SASKATOON — Growing conditions have improved in parts of North Africa and there should be more help on the way in the new year, says a meteorologist.
Much-needed rain fell in northeast Algeria and northern Tunisia during the week ending Nov. 26, a region that had been particularly parched.
But the rain missed Morocco, which is still experiencing drought.
“They do need moisture,” said Drew Lerner, president of World Weather Inc.
“The ground is very dry once again and the water reservoirs are still minimal.”
Northwest Algeria and the interior of Tunisia are also in need of water.
The good news is that the long-term weather forecast is encouraging.
Warm ocean waters that are generating the wet bias that France and many other parts of Europe are experiencing will eventually pay dividends for North Africa as well.
“As we go deeper into winter, the jet stream will be pushed further south and the same phenomena should occur in North Africa and Spain,” said Lerner.
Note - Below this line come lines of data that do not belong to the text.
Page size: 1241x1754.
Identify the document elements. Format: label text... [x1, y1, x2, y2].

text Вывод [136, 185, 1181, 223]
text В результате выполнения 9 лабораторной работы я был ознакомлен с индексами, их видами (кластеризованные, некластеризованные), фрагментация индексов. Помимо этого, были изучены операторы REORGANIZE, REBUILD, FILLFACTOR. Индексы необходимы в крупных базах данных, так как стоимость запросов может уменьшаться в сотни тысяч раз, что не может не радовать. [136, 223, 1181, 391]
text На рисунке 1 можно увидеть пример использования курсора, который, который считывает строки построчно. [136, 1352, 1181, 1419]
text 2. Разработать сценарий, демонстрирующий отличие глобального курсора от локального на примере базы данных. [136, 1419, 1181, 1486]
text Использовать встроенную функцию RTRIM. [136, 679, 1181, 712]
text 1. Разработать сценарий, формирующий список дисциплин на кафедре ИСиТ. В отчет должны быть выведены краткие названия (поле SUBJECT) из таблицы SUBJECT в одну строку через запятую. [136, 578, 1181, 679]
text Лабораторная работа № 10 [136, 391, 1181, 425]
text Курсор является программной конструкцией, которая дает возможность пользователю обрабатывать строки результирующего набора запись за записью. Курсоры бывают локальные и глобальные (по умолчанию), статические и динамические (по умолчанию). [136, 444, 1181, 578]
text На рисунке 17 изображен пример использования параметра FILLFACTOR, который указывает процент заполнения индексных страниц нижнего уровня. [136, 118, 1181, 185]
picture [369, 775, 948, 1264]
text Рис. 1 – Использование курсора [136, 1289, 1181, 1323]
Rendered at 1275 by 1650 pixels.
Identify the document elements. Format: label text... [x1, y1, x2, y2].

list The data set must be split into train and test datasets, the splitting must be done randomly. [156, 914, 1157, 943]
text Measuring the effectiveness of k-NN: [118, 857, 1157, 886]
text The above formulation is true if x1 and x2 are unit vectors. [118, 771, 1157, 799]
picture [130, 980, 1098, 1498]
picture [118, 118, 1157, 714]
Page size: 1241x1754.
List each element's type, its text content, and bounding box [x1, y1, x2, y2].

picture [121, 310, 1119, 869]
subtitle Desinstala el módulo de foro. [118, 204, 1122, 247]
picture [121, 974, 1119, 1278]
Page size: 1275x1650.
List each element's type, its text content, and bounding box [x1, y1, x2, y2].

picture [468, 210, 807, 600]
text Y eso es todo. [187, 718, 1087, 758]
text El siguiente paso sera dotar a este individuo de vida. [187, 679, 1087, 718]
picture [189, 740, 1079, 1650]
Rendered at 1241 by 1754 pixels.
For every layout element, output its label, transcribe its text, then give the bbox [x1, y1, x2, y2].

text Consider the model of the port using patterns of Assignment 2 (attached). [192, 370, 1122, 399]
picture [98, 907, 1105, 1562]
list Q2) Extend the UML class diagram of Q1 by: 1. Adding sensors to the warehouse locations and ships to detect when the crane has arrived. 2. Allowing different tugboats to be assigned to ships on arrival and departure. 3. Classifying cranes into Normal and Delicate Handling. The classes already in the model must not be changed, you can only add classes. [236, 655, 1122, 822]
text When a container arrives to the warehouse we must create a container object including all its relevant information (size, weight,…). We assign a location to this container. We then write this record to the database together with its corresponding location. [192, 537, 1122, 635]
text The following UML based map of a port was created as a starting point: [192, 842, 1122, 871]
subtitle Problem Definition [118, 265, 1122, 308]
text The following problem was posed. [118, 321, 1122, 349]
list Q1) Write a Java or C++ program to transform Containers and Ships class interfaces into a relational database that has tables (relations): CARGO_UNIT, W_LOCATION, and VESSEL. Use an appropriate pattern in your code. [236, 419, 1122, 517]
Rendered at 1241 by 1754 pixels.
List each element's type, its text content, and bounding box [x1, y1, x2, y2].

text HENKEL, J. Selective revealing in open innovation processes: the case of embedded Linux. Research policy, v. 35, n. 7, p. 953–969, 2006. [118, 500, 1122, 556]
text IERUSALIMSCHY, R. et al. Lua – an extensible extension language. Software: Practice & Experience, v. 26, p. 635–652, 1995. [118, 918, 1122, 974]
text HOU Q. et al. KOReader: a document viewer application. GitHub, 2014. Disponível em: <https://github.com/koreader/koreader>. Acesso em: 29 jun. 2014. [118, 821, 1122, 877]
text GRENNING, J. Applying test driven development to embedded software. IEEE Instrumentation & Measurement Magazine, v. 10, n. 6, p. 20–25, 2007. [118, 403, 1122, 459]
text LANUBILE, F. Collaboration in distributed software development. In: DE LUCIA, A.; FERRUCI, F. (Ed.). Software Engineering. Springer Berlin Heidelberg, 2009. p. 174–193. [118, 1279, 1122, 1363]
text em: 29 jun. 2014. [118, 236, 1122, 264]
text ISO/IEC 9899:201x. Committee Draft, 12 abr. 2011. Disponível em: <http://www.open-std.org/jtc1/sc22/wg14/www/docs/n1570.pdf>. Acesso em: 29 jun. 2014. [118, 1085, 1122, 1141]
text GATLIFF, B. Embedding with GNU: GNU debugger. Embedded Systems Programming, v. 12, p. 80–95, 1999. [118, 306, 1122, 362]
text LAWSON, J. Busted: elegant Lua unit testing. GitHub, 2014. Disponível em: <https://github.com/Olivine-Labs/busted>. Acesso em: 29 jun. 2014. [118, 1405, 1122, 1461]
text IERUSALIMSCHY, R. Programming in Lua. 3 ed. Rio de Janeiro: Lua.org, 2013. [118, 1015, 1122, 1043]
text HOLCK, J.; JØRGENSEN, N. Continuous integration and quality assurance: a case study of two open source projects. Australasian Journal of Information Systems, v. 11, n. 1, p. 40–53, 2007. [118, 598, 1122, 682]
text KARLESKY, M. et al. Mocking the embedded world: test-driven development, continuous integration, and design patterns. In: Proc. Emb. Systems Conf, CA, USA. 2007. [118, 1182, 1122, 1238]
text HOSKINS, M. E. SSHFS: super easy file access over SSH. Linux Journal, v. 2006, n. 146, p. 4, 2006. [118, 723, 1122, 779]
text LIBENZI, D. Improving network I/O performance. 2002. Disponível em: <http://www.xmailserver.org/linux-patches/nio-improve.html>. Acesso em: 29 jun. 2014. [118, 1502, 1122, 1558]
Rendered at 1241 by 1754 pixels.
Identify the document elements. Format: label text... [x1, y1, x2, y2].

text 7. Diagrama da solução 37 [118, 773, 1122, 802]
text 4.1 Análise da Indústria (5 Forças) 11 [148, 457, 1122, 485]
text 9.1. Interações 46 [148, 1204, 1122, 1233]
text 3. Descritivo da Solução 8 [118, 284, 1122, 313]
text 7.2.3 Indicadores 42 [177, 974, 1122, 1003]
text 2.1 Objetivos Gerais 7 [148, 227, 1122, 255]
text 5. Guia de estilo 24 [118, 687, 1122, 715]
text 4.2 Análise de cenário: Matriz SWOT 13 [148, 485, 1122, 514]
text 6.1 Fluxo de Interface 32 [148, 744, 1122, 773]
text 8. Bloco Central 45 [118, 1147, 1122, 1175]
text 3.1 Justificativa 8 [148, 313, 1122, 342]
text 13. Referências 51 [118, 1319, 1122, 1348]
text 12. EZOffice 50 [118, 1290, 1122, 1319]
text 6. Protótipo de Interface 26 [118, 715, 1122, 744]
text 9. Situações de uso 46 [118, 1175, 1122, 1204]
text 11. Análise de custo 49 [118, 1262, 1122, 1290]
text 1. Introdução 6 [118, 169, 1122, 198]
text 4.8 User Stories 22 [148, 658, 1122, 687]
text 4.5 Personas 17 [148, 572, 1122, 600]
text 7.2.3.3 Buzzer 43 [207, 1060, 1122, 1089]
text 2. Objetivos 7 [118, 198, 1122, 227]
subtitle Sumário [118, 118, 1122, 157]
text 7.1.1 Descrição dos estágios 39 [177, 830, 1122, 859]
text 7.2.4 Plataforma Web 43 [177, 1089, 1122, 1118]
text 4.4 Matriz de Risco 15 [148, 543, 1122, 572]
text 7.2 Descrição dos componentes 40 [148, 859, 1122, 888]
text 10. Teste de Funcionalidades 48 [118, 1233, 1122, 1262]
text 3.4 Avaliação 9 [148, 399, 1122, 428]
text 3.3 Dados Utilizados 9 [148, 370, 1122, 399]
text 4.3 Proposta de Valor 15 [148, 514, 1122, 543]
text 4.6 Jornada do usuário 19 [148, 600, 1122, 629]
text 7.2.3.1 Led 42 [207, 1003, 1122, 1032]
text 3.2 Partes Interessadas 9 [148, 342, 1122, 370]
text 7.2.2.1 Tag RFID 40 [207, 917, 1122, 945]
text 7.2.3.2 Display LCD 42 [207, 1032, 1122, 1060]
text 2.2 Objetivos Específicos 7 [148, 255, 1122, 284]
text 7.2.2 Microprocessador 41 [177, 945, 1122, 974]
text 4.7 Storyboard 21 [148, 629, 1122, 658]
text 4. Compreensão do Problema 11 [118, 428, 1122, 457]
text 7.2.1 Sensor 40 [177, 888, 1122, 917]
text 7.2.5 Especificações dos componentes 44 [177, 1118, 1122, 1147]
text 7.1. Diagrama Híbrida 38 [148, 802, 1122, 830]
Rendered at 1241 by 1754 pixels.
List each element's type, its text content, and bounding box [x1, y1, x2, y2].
He expects conditions to improve starting in the second half of December followed by some consistent rains in January and February.
“The reproductive period should be pretty good with regular occurring precipitation,” he said.
Lerner anticipated that wheat and durum crops in Algeria and Tunisia will be much improved because of the mixture of early-season rain followed by the January-February moisture.
“They will do a whole lot better than last year,” he said.
“I’m pretty convinced of that.”
Morocco’s crops will probably get off to a slow start because of the lack of early-season moisture, but prospects will improve as the season unfolds.
“I would expect Morocco to have its first halfway decent year out of the last three,” he said.
Morocco produced 1.2 million tonnes of durum in 2023-24, according to the International Grains Council. That is up from 800,000 tonnes the previous year.
Algeria harvested 1.9 million tonnes, down from 2.2 million the previous year, while Tunisia produced 500,000 tonnes, less than half of the 1.1 million taken off in 2022-23.
Water reservoirs are still “terribly low” in Morocco and they irrigate a lot of their crops, so Lerner thinks the best they can hope for is an average crop.
“It will be better, but it probably won’t be ideal unless they can get a higher volume of rain somehow,” he said.
He said he believes it will be a similar story in Spain, where it is dry and soil moisture levels are low in the east and south of the country.
Many water reservoirs are at 15 to 40 percent capacity in those regions. It will likely remain dry in that country in December, but it should receive some timely rains in January and February just like North Africa.
The other big news in the durum world is that Russia’s subcommittee on customs, tariff and non-tariff regulation has supported a Ministry of Agriculture proposal to ban the export of durum starting Dec. 1.
It will be a six-month ban running through May 31, 2024, according to APK-Inform. Russia had been shipping a lot of durum to the European Union.
There were also reports that Canada has exported two million tonnes of durum to China, according to Chinese customs data.
Several Canadian analysts said that is impossible and had to be a data error because it doesn’t match Canadian customs data, which shows zero exports to that market through the first nine months of 2023.
LeftField Commodity Research analyst Chuck Penner told Reuters that the discrepancy is likely because of China classifying wheat differently than Canada.
However, Chinese state-run food company COFCO Group said it has imported durum for the first time for processing into flour, according to Reuters.
“This direct import of durum wheat has enriched the structure of China’s imported wheat varieties, facilitated the extension of COFCO’s products upstream and further improved COFCO’s … full industry chain model,” the company said in a statement.
COFCO was contacted for this story but did not respond.